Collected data

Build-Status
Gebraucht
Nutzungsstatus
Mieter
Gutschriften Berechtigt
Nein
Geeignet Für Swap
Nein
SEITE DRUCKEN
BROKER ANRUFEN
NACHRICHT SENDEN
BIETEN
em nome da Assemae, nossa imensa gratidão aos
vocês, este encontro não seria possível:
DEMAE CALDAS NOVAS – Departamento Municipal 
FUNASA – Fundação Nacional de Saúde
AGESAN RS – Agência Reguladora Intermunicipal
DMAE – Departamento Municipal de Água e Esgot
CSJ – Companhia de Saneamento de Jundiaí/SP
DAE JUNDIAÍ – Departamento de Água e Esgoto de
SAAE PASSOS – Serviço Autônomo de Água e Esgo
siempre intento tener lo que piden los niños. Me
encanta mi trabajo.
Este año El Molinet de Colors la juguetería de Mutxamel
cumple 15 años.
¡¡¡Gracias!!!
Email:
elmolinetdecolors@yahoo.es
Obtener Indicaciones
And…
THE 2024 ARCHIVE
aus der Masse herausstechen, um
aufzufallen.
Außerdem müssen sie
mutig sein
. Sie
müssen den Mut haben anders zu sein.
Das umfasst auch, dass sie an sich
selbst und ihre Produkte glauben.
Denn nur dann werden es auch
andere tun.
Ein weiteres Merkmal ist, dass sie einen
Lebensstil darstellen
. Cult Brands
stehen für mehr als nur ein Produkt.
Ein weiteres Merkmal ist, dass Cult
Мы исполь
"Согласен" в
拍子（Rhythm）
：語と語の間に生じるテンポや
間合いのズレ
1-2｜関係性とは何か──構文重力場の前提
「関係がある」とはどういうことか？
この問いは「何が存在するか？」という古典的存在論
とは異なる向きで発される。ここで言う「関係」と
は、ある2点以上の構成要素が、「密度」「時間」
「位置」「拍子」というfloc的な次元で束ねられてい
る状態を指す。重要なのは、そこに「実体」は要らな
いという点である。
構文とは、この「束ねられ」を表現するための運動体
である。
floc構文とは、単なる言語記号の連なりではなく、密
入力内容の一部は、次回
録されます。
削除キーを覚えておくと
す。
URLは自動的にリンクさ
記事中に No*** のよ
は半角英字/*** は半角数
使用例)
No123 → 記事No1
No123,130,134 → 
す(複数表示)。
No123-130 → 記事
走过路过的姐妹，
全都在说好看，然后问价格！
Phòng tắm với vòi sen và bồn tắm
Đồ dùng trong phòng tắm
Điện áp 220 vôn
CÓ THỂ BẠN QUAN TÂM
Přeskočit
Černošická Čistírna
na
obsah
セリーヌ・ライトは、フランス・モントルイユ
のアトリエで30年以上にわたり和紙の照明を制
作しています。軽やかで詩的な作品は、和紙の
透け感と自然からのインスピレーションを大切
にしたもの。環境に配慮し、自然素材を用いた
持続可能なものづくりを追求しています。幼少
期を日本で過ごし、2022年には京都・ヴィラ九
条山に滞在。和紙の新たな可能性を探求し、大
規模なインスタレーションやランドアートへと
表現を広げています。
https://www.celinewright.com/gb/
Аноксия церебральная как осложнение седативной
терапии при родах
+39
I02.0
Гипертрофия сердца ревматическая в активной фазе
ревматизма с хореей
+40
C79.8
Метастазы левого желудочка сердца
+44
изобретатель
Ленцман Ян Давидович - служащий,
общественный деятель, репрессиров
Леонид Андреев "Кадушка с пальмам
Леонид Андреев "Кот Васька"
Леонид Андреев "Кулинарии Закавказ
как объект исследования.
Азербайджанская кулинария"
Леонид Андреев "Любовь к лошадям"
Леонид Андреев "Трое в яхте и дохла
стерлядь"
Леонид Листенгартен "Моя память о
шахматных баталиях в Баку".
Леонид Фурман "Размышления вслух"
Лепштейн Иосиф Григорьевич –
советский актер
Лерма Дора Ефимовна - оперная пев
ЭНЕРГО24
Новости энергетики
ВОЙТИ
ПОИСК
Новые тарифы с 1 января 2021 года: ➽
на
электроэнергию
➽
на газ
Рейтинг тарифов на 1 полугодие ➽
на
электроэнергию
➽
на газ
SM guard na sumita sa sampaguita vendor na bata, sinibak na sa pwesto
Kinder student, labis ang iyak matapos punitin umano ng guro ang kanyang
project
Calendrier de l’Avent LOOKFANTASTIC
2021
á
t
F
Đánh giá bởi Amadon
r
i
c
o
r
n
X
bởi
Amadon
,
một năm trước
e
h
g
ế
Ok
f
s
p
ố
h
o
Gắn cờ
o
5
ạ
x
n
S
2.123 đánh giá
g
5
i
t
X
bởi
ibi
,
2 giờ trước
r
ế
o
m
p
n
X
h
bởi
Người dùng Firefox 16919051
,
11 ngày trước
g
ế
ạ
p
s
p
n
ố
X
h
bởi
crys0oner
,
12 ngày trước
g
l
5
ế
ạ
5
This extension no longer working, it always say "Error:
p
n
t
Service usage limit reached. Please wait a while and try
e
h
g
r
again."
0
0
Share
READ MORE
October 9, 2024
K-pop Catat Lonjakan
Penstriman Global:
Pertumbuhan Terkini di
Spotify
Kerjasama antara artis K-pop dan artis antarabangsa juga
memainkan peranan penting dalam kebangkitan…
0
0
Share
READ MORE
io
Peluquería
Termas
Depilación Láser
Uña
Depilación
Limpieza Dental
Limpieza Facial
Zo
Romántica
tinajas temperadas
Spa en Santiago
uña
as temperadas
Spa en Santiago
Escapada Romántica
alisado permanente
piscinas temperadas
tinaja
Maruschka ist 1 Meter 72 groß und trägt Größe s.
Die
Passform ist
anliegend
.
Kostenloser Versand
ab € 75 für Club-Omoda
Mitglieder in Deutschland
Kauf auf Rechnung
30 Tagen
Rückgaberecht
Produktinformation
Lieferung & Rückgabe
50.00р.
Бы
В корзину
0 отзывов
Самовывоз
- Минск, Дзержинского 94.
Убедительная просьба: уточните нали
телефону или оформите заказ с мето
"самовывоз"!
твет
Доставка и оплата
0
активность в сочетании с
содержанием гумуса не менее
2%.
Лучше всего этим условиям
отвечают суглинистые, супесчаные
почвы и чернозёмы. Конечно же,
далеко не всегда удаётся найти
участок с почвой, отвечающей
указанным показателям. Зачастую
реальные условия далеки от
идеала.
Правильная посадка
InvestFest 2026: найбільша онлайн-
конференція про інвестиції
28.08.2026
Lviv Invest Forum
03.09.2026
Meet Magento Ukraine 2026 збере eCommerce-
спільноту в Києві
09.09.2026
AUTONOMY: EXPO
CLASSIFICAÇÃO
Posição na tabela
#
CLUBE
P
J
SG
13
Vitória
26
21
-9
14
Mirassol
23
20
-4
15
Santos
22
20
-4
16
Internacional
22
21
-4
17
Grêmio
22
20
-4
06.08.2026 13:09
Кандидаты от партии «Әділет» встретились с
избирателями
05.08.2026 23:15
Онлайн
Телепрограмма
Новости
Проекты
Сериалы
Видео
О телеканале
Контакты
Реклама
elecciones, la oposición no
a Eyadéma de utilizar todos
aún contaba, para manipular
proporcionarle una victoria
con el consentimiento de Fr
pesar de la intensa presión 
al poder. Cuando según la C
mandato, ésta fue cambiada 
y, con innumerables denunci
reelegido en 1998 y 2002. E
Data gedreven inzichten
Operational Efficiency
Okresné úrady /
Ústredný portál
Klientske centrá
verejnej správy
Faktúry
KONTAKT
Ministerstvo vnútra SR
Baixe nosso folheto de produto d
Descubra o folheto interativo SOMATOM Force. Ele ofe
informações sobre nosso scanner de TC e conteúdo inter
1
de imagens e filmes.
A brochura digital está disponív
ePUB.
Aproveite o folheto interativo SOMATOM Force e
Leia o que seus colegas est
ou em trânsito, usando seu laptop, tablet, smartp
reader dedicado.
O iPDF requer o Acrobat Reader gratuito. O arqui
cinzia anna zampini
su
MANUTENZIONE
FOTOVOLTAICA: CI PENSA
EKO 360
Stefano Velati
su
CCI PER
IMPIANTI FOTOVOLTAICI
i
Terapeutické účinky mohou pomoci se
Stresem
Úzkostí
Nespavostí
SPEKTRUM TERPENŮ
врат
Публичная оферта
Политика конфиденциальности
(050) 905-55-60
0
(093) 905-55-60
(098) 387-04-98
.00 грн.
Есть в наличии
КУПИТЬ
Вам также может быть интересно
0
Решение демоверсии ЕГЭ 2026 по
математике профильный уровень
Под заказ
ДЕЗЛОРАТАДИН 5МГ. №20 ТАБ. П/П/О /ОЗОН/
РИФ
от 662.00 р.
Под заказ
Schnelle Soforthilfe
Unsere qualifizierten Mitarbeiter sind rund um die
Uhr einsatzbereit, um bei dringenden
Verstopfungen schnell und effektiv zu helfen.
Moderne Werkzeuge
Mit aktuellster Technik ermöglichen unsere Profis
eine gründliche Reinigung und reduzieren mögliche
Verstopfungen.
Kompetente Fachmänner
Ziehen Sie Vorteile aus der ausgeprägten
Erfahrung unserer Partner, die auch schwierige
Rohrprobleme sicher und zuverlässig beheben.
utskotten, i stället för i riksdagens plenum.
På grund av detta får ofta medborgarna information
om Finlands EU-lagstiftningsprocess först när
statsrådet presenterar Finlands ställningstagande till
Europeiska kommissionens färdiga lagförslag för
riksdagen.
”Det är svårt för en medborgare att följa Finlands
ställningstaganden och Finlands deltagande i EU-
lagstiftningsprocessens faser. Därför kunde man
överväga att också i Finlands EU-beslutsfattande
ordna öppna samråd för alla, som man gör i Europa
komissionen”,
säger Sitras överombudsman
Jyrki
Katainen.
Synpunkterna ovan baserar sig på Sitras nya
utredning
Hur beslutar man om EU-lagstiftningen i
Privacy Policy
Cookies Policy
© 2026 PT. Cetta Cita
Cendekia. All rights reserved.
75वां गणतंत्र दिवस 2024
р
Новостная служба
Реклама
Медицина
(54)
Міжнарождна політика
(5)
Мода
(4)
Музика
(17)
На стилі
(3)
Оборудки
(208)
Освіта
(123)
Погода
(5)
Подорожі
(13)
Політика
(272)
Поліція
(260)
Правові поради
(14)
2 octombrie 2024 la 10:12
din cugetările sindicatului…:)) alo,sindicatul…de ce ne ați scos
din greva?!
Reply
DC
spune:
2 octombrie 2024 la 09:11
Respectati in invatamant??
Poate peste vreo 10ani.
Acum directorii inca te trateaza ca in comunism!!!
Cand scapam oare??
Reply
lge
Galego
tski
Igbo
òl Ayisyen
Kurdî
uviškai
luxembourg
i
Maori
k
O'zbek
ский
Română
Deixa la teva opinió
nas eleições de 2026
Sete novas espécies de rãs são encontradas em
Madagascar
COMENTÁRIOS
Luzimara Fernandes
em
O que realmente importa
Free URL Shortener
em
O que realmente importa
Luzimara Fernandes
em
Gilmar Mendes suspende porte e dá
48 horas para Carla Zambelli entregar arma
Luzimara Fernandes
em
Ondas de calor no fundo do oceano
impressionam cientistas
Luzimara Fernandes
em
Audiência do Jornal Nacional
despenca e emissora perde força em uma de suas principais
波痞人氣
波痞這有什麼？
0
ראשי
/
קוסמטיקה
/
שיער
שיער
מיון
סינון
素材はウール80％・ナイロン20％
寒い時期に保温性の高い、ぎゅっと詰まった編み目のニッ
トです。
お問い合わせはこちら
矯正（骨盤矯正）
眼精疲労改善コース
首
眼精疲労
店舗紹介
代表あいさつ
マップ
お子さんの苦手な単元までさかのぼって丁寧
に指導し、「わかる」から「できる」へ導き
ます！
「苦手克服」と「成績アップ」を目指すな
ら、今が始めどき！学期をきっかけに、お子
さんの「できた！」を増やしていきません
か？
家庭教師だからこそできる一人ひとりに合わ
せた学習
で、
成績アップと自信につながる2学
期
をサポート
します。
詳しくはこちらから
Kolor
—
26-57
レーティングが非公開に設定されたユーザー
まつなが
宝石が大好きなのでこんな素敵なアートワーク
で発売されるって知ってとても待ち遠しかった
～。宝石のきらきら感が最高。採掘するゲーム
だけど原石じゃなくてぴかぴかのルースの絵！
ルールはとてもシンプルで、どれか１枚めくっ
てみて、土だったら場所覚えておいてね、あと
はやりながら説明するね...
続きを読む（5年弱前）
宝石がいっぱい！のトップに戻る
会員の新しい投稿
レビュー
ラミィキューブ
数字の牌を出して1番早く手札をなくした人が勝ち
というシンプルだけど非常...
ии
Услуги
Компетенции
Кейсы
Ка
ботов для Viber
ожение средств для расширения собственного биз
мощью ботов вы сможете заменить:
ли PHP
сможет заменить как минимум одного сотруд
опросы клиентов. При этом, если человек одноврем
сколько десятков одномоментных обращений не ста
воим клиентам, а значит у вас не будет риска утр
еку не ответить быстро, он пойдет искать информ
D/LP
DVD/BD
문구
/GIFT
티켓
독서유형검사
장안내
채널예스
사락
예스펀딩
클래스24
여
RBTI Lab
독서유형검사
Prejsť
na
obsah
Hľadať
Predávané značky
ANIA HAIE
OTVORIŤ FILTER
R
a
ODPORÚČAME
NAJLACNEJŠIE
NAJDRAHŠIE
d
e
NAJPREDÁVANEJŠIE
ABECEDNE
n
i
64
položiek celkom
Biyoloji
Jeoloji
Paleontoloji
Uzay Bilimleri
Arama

Exercise: The answer must consist of each line from the entries that contains the string "dùng".

Exercise result:
Đồ dùng trong phòng tắm
Người dùng Firefox 16919051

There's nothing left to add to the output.